I love bone-in chicken.  It is so much more flavorful than its boneless and skinless cousin.  Not that the latter doesn’t have its place, but for putting on the barbie, bone-in rocks.  And that’s what we had tonight.  With corn-on-the-cob, roasted potatoes, and baked beans.  Perfect almost-officially-Summer fare.

I used the Wegmans Memphis BBQ Sauce which, I’m beginning to think after several uses, is merely okay.  I like the fact that it has clean ingredients – no high fructose corn syrup and the like – but I’m thinking I want something a bit bolder.  Memphis-style (at least out of a bottle) just isn’t strong enough for my tastes.  It gets lost on the grill.  I haven’t had the pleasure of visiting Memphis in person – other than the airport, that is.  I’m sure that I’d be swooning over any number of BBQ joints, in person, but simply coming out of a bottle has me wanting to reach for something to doctor it up a bit.

Which actually leads me to another thought.  I am increasingly realizing that I have absolutely no brand-loyalty anymore.   Sorry, all you brands out there who are spending bazillions of dollars trying to convince me that your product is better, is for “people like me”, or who honestly think I will pay more for the privileged of letting other people see me with your product(s) in my shopping cart.  I don’t think so!

Once upon a time, I only bought Best Foods Mayonnaise.  I paid more money for it. It’s good.  It has decent ingredients.  I tasted a few others and realized there wasn’t any reason for me to be paying a premium for Best Foods when there were others out there that also had decent ingredients and tasted good.  I still buy it, occasionally, but it’s no longer the only one in the cabinet.   I always bought B&M Baked Beans.  Until I read their ingredient label and noticed their “Original” recipe had high fructose corn syrup in it.  Funny…  I didn’t know B&M used high fructose corn syrup when they introduced their baked beans back in 1927.  Amazing.  And I don’t care how many commercials they come out with telling me how good high fructose corn syrup is.  I won’t buy it.  At all.  Period.

It really seems that the more I started reading labels, the more I started switching products.  And the more I stopped buying national brands.  I think at some point I realized that the food manufacturers had no loyalty towards me as a person – if they did, they’d be using quality ingredients in the first place – and it was asinine for me to continue to support companies that are selling garbage as food.

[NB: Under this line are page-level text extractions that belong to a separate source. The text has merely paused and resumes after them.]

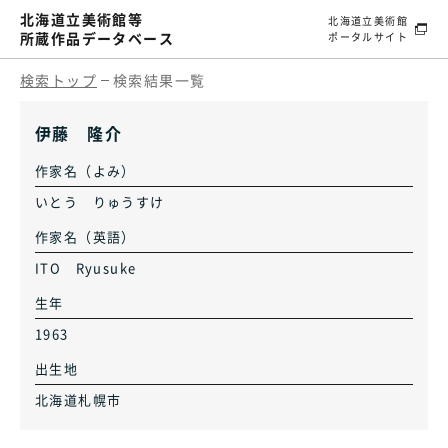
北海道立美術館等
北海道立美術館
所蔵作品データベース
ポータルサイト
検索トップ
検索結果一覧
伊藤 隆介
作家名（よみ）
いとう りゅうすけ
作家名（英語）
ITO Ryusuke
生年
1963
出生地
北海道札幌市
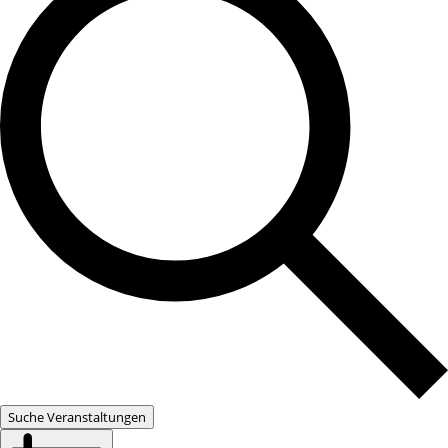
Suche Veranstaltungen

That is not to say that I don’t have my favorite products.  I definitely do.  But the odds of me buying something merely because it is made by (Fill In The Blank) are between slim and none.  I think the odds of me not buying something because it’s made by (Fill In The Blank) are much better.

As a consumer, there are some serious benefits to not being chained to specific brands and products.  First off, you’ll probably be eating healthier.  And second, it opens up a whole new world of tastes and flavors and fun foods.  It’s almost amazing how much better ketchup made with sugar tastes compared to ketchup made with high fructose corn syrup.  And that’s but one little condiment.

And then switch from factory-farmed national-brand chicken to either organic or locally produced.  All of a sudden chicken has flavor again!

Which brings me full-circle back to dinner tonight.

Bone-in chicken on the barbie.  Gas.  Not charcoal.  Oh well.  Nobody’s perfect.